By 2010 it is estimated that some two million people in India will be taking part in clinical trials [20]. Most of the world largest pharmaceutical companies have established a presence in India, where they are increasingly recruiting patients and outsourcing trials.
The BBC recently screened a documentary (27 April 2006) called Drug Trials: The Dark Side that showed the woeful lack of informed consent by Indian patients, many of whom were taken off their existing medication to take part in drug trials commissioned by US companies. The patients were under the impression that their usual drug was no longer available and the new drug was merely a continuation of their treatment.
Typically, the patients interviewed by the BBC reporter Paul Kenyon were in awe of their d octors, and because of ill health and poverty, were willing to agree to anything they were asked to do. Most consent forms were written in English, which many patients could not read, let alone understand, and some were able to give only a thumbprint as their acquiescence to the clinical trial.

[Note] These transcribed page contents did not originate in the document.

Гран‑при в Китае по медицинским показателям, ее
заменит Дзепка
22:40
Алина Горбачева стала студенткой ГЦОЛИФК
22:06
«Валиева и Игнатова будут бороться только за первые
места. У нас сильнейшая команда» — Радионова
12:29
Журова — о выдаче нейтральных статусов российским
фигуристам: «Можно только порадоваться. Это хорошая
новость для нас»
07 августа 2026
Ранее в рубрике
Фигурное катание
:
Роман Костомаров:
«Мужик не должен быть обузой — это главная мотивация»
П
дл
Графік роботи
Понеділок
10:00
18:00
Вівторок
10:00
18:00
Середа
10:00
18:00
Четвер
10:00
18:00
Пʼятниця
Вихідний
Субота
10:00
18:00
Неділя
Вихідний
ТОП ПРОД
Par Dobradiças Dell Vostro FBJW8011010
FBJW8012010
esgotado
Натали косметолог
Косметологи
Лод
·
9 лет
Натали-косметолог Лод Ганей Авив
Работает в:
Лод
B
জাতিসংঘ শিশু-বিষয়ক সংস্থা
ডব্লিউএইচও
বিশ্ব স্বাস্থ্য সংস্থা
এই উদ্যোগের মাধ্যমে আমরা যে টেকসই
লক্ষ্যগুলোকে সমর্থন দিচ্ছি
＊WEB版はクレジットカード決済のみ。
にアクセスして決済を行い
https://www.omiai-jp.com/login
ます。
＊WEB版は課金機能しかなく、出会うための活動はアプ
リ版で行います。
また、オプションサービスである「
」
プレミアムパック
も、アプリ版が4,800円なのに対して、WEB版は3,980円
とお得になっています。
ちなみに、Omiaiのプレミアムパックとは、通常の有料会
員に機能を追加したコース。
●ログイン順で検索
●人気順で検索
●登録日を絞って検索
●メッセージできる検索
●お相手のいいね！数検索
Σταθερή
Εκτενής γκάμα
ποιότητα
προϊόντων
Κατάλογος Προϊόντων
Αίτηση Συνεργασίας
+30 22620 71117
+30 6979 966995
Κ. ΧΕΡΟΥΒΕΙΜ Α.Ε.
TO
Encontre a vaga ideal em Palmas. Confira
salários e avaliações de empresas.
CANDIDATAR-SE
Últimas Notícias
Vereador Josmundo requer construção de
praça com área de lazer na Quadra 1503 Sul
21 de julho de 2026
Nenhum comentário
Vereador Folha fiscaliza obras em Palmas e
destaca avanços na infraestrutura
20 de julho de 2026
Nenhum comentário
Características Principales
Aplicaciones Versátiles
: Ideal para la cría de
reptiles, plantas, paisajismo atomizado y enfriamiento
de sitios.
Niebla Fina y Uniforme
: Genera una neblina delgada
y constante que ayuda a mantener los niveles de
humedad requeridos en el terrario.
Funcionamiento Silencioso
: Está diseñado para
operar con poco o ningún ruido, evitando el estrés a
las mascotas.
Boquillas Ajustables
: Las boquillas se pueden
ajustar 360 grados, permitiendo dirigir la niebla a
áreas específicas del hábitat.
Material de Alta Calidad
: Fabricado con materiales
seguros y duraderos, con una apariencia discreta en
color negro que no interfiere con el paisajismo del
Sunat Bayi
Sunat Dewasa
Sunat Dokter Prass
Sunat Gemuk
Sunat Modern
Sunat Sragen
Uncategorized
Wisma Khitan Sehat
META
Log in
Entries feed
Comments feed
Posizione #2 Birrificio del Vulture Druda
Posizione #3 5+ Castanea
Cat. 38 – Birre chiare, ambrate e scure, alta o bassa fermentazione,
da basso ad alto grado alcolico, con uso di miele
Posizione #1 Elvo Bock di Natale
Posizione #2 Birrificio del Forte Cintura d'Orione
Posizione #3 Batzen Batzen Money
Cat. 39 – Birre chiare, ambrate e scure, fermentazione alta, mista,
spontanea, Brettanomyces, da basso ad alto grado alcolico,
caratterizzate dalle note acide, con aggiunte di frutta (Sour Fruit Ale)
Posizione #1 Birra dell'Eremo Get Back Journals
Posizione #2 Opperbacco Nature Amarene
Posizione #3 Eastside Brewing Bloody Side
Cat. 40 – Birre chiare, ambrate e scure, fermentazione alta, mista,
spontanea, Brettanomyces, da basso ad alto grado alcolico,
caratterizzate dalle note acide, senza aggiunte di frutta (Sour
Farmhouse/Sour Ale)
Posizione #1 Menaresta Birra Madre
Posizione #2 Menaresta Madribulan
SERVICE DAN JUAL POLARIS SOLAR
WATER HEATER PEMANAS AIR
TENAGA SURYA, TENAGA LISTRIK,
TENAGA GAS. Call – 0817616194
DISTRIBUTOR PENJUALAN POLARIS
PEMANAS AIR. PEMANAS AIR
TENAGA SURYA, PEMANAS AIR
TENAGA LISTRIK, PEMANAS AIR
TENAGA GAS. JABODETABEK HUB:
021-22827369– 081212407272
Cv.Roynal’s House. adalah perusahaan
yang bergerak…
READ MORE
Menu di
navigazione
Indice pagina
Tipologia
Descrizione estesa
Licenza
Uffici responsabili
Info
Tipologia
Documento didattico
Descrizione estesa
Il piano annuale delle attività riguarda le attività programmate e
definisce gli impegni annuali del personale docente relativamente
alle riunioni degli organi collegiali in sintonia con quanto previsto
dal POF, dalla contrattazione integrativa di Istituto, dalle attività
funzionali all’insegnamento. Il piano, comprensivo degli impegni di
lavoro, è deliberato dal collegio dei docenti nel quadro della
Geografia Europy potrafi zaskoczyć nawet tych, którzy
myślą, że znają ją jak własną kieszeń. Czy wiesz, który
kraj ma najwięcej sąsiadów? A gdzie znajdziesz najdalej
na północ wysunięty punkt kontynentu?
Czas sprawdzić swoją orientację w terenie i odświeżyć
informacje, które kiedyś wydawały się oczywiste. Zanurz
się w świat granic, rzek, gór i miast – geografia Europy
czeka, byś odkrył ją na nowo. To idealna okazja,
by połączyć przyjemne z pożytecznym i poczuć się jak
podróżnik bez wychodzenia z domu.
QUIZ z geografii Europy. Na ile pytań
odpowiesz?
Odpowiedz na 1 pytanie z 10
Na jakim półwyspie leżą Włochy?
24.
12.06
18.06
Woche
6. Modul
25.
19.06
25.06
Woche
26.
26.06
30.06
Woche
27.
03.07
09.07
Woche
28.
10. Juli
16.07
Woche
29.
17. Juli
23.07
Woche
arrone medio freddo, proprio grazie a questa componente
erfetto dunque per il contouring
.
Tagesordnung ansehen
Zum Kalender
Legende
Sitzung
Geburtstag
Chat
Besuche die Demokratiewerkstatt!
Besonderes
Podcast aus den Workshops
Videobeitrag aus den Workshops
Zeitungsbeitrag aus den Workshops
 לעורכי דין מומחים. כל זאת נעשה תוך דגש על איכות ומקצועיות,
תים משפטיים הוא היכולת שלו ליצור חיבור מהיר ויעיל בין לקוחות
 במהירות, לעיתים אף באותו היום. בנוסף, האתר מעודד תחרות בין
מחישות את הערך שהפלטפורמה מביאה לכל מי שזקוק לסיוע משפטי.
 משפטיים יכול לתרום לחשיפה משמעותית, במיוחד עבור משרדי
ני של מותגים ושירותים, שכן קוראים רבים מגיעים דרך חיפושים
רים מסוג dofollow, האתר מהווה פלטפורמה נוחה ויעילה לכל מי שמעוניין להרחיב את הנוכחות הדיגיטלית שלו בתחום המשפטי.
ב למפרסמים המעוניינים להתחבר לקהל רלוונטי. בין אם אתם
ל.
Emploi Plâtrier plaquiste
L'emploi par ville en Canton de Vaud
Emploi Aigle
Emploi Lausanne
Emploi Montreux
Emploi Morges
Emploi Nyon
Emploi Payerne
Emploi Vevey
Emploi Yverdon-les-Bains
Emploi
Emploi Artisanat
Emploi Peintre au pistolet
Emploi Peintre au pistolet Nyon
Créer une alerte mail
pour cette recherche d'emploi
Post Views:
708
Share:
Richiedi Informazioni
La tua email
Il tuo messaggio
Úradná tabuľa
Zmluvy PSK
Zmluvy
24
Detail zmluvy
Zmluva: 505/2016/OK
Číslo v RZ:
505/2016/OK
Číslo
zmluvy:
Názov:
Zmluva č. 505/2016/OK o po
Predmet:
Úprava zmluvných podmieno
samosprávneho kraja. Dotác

One patient who agreed to take part in the placebo part of the trial did so because he believed that if his doctor was administering the pill, then it must somehow do him good.
None of the patients received any money for their involvement, and when the trials finish, there is no guarantee that their treatment will continue, nor that the drug will be available to the wider population as a whole.
There are serious breaches of ethics and protocol in clinical trials, especially those conducted in Third World countries, though by no means restricted to those countries, as the recent London drug trial catastrophe so clearly demonstrates [21] (Clinical trial on trial series, Science in Society 30). There is a need for global regulation in clinical research, so that drugs and trials not approved in one country may not be tested or used in another.
We hope that the WHO Registry of Clinical Trials (SiS30) [22] will ensure that all clinical trials are at the very least registered with the World Health Organisation, and that a minimal set of data about the trial is readily available, should questions of safety and emergency care of trial subjects arise.